Last week a young couple visited me in the cellar. They were looking for a place to celebrate their engagement with friends and family. After I had shown them around, the young lady suddenly asked:


“What is it like to have your dream job?”


I was caught off guard. Not because it is an unusual question — but because I realized I didn’t have a ready-made answer.


On one level, of course, this is an absolute dream job. It produces plenty of Instagrammable, picture-perfect moments: quiet winter days spent pruning the vines under a blue sky, the gentle company of our little Ouessant sheep, the simple pleasure of sharing a glass of wine and a conversation with a friend. But of course it isn’t just that. It is also a normal business with all the pains and frustrations of running a small business.
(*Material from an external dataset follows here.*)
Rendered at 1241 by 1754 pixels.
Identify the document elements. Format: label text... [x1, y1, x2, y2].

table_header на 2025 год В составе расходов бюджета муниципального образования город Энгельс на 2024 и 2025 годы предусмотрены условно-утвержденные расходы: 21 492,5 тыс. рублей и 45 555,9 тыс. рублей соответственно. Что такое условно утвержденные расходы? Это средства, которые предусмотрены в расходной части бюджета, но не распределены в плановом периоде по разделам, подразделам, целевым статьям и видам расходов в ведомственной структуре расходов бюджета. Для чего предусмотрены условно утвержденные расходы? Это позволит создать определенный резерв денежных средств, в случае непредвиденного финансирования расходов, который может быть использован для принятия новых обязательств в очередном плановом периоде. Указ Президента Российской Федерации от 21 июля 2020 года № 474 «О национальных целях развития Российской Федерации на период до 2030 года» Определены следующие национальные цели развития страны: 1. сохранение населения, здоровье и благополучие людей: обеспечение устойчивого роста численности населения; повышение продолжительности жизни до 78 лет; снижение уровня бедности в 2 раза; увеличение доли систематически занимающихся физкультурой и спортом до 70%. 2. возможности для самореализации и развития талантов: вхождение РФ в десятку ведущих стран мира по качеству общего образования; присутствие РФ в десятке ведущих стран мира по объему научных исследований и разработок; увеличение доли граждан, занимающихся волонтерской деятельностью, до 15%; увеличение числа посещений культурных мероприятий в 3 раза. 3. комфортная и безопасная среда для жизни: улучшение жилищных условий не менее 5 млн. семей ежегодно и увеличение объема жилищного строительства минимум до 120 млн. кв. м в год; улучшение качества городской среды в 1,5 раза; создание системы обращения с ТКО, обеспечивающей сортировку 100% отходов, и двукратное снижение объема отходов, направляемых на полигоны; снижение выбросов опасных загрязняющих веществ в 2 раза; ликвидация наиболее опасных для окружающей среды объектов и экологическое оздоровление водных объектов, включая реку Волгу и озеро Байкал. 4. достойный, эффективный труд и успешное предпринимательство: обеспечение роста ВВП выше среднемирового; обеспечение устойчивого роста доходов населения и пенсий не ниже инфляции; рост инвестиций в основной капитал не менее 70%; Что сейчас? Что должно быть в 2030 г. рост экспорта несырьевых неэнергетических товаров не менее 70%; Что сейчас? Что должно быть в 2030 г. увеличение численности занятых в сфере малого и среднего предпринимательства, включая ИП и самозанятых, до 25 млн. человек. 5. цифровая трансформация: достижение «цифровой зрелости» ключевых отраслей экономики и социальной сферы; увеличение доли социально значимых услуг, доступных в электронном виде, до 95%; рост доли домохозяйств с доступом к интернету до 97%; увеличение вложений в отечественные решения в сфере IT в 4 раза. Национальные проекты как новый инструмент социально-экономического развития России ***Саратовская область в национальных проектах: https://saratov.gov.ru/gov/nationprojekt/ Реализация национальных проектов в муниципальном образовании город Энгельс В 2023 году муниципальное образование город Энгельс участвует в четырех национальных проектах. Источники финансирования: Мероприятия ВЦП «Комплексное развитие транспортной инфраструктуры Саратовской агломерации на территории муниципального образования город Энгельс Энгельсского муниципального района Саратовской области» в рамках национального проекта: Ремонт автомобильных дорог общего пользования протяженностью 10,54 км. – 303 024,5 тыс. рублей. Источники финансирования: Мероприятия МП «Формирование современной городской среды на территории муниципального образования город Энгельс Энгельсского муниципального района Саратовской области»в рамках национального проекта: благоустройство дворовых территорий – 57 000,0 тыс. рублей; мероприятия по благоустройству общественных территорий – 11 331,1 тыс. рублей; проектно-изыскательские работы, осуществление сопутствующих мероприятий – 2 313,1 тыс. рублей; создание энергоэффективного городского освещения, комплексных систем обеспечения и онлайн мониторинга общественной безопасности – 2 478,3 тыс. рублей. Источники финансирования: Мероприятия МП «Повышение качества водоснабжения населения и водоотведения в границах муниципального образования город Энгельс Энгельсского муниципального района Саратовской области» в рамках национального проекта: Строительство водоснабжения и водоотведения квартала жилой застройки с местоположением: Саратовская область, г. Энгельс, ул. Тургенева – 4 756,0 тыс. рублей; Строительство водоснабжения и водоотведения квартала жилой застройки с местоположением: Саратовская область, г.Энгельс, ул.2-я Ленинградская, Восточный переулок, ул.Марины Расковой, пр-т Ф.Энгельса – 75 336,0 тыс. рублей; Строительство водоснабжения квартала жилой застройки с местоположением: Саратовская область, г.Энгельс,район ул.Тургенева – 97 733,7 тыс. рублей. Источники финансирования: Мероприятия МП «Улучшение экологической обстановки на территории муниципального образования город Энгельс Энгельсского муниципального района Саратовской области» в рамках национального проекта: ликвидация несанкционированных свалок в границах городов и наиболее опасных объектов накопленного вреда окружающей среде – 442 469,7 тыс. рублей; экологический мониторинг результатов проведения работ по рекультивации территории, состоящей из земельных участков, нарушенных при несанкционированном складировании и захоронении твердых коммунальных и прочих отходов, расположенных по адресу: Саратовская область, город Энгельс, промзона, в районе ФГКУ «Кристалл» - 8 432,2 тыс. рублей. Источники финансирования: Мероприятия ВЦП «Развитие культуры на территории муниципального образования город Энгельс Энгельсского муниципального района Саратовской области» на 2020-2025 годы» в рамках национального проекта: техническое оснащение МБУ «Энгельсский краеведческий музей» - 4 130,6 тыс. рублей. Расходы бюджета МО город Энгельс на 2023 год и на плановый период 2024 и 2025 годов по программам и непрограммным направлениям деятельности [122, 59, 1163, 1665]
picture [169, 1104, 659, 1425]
So what does “dream job” really mean?


If we dig a little deeper, the question seems to pull us toward value and purpose. I draw genuine satisfaction from working in harmony with nature, from attempting to be a good steward of the land entrusted to me. The vineyard and cellar are a playground where I find an outlet for my creative energies.


It matters to me that our wines are made with absolute minimal non-grape inputs. I also take pleasure in knowing, that the product I make, when shared between friends, can open up a conversation in a way that might otherwise not have happened.


But is that the ultimate truth here?


If we look even deeper, we begin to notice that these meanings are all just stories. They feel true and are deeply felt. Yet they are narratives — interpretations we collectively agree to believe in.


As the historian Yuval Harari has often pointed out, much of our world runs on shared stories. Take the 20-franc note. I am willing to exchange a bottle of wine for a small red piece of paper because I trust that the next person will also accept it. Its value does not lie in the paper itself, but in our shared belief in its value. If that belief dissolved, the note would simply become paper again.


The same can be said, in a more subtle way, about concepts like career, corporation, success — even “the dream job.” They are collectively sustained ideas that exist only because we participate in them. In some sense, we are all choosing our stories.


I choose to believe that working biodynamically has value.

I choose to believe that careful farming matters.

I choose to believe that a shared bottle of wine can elevate a good conversation.


These choices are not random — they are informed by experience and intuition — but they remain choices. They are commitments to a certain way of seeing and participating in the world.


Perhaps a “dream job” is not a string of perfect days, but rather having a daily routine that is in harmony with the story that is playing in our heads.


So I invite you to step into my world. Share a bottle of wine with someone you like and explore each others stories and beliefs about the world – you may learn something new.